Embora muitos busquem, nas substâncias psicoativas, algum tipo de colorido para a vida, o que geralmente encontram é um alívio imediato e passageiro. Na tentativa de dar sentido à dor, aliviar o vazio ou suportar o peso da realidade, acabam esquecendo a dor do depois. E, para suportá-la, buscam mais e mais.
A Comunidade Terapêutica talvez não apresente, à primeira vista, as cores que muitos imaginam. Mas é ali que novos tons começam a surgir.
No cuidado com a horta, com o galinheiro, na cama estendida, na louça lavada, no zelo pelos espaços em comum, no autocuidado e no cuidado com o outro.
É no devocional, nos grupos, no CEJA, no Jiu-jitsu, no jogo de futebol, no dominó, no xadrez, que a mente vai despertando novamente. E, aos poucos, os sonhos voltam a nascer. Os sorrisos voltam a aparecer.
Psicóloga, assistentes sociais, Tio Luís, nossa equipe técnica, as profissionais vinculadas ao Programa Universidade Gratuita da Univali, médica e dentista, têm contribuído de forma valiosa nesta trajetória. A universidade e o Pró Vida seguem para além dos muros. Dois mundos que se encontram e convergem em favor da vida.
Nossos monitores são linha de frente. Estão 24 horas com os acolhidos, enxergando, acolhendo, exortando e, principalmente, amando.
Nossas cozinheiras são o coração do Pró. No alimento físico, constroem memórias ou as despertam. E também aquecem o espiritual. É em volta da mesa que muitas reuniões familiares acontecem, e é ali que a partilha do pão também se transforma em partilha de vida.

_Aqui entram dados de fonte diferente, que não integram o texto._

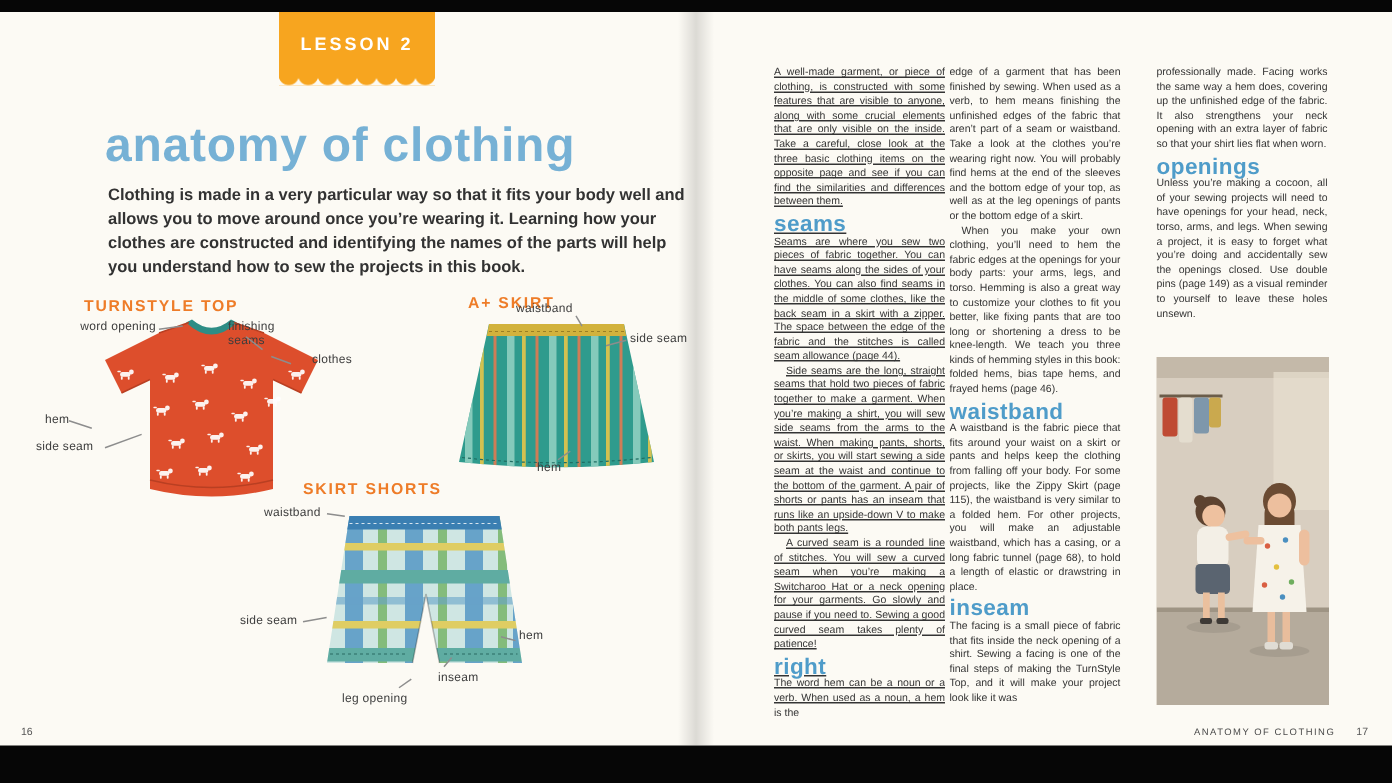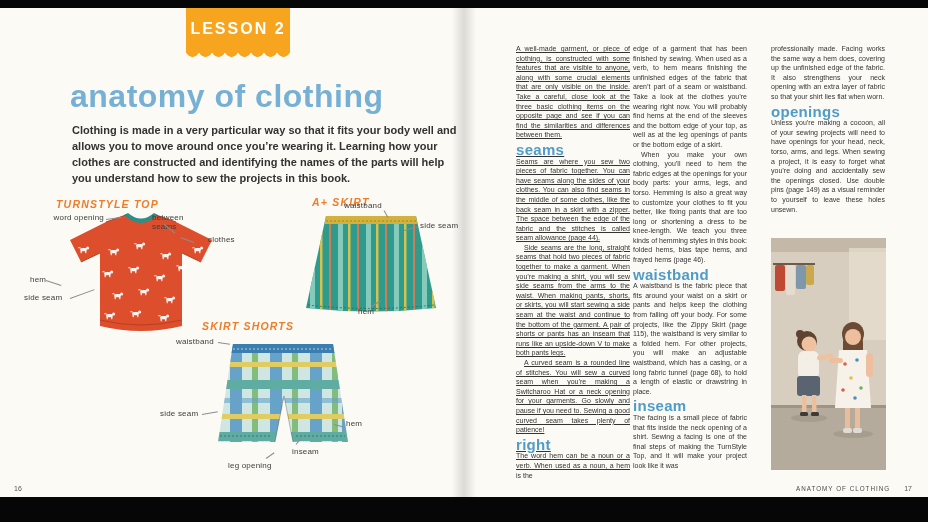--- a/index.html
+++ b/index.html
@@ -21,7 +21,7 @@
   
   .banner {
     position:absolute; left:186px; top:0; width:104px; height:42px;
-    background:#f7a51f; color:#ffffff; font-weight:bold; font-size:16px;
+    background:#f7a51f; color:#ffffff; font-weight:bold; font-size:12px;
     letter-spacing:2px; display:flex; align-items:center; justify-content:center;
   }
   .banner::after {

E, nos bastidores, o administrativo assume o papel, muitas vezes silencioso e até visto como “o chato”, mas tão necessário, no cuidado com a documentação, a legislação e o financeiro.
Todos contribuem para que nossos acolhidos voltem a sonhar.
Algo muitas vezes perdido no vício, no desvalor social, na culpa e no remorso.
Primeiro, muitos chegam buscando auxílio para sair da dependência. Depois, percebem que ainda há tempo para sonhar, reconstruir e recomeçar.
O Pró Vida aprende fazendo.
Deus reúne pessoas para aprendizado mútuo e para a ação em amor.